▶ _Textauszug_
# Auch Neu



## casino3:16 (5 Sep. 2012)

Servus,da im Schweizer Forum nix mehr geht bin ich auch hier gelandet und will auch hier bleiben ;-)

Danke schon mal an alle die sich die mühe machen Bilder zu uppen. Gruß Alex


----------



## Claudia (5 Sep. 2012)

Hallo Alex,

Herzlich Willkommen, wünsche dir viel Spaß bei uns


----------



## Sachse (5 Sep. 2012)

Willkommen im cb-Wunderland


----------



## Katzun (5 Sep. 2012)

fühl dich herzlich willkommen


----------



## Punisher (5 Sep. 2012)

herzlich willkommen


----------



## Padderson (5 Sep. 2012)

Grüezi casino3:16 und viel Spaß:thumbup:


----------



## Snage (6 Sep. 2012)

[Gespeicherte Einträge]
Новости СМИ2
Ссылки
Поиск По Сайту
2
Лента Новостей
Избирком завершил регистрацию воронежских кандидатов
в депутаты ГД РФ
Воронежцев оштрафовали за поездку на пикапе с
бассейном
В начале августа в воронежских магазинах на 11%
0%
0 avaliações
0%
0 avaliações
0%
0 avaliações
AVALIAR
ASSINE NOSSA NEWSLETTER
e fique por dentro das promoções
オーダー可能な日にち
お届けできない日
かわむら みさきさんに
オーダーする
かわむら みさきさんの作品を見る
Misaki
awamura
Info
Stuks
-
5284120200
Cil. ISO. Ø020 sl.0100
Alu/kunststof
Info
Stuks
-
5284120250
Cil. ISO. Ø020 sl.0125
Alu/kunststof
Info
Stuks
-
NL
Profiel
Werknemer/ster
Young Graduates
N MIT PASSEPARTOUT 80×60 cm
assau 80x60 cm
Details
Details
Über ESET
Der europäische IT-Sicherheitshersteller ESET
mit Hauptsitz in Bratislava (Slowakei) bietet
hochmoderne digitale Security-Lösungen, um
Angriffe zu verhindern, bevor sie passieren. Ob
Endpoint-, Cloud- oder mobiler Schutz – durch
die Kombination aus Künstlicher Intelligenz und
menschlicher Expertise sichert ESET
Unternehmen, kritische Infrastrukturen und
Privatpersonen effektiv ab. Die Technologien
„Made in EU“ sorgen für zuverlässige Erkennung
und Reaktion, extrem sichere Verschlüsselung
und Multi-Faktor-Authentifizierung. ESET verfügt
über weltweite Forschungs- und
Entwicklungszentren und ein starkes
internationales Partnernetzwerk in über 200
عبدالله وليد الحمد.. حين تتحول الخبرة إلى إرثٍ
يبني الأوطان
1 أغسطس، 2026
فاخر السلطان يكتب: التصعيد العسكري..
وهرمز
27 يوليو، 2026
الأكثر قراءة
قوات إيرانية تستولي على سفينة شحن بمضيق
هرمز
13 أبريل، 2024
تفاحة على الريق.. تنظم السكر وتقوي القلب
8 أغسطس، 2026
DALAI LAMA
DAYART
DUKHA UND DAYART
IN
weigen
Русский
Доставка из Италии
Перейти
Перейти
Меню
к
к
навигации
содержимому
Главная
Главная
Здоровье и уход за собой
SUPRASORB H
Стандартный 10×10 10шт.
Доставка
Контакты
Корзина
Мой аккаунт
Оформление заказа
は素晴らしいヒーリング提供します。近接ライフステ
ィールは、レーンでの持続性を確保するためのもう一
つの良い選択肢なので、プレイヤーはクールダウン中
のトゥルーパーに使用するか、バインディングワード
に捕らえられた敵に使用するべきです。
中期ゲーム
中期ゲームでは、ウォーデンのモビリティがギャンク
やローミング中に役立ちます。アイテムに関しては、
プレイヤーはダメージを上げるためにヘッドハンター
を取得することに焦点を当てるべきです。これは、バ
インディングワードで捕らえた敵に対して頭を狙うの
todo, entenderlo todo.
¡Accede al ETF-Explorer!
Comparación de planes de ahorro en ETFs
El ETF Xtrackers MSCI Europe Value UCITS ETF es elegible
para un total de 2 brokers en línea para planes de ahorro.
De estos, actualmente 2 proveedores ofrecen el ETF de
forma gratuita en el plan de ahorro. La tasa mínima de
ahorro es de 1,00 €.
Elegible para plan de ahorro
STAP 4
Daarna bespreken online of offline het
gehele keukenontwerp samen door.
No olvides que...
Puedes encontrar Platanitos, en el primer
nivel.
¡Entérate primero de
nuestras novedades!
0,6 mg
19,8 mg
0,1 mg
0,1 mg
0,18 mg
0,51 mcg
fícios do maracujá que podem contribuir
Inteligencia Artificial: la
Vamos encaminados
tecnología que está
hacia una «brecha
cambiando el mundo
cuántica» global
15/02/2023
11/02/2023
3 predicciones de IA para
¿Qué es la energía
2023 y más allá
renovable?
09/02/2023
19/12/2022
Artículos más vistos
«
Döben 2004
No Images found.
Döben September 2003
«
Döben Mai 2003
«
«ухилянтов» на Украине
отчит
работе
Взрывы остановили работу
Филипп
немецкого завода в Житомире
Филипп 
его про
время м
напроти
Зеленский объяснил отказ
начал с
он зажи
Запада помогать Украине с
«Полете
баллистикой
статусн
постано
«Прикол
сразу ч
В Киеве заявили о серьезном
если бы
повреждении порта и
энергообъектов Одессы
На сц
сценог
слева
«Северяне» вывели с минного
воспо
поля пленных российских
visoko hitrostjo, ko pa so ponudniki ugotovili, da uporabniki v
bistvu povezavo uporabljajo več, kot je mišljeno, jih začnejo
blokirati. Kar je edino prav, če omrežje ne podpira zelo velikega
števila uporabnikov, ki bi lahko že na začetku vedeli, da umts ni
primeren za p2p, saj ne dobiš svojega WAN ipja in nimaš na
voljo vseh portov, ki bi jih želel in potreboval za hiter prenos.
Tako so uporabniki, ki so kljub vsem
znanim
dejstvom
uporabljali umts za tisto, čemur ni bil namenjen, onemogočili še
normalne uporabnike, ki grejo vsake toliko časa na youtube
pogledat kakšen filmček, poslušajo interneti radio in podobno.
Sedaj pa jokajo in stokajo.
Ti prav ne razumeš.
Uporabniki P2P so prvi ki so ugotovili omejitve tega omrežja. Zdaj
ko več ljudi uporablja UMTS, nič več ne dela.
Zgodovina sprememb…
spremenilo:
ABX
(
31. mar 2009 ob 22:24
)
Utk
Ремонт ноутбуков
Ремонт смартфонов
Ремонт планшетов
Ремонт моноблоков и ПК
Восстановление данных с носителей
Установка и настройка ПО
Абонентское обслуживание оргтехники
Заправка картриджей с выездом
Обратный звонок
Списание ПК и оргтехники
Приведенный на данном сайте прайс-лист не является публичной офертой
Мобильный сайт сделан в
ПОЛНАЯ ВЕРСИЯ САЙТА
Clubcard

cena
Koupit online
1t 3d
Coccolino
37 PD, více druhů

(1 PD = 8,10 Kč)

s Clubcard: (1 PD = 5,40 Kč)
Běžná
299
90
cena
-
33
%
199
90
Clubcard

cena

▶ _Aufgaben_
• A. Aus welchem Grund ist casino3:16 laut dem Forumsthread in diesem Forum gelandet?
• B. Führe den Forumsthread ab der Stelle weiter, an der er aufhört.

▶ _Lösungen_
• A. Weil im Schweizer Forum nichts mehr geht.

• B.
Herzlich Wilkommen !


----------



## Q (6 Sep. 2012)

na dann kann es ja rund gehen im Casino  Willkommen Alex, hab Spaß hier


----------



## General (6 Sep. 2012)

Geht ja hier Schlag auf Schlag 
Herzlich Willkommen auf CB :thumbup:


----------



## DER SCHWERE (6 Sep. 2012)

Willkommen und habe Spass:thumbup:​


----------



## akiba89 (3 Okt. 2012)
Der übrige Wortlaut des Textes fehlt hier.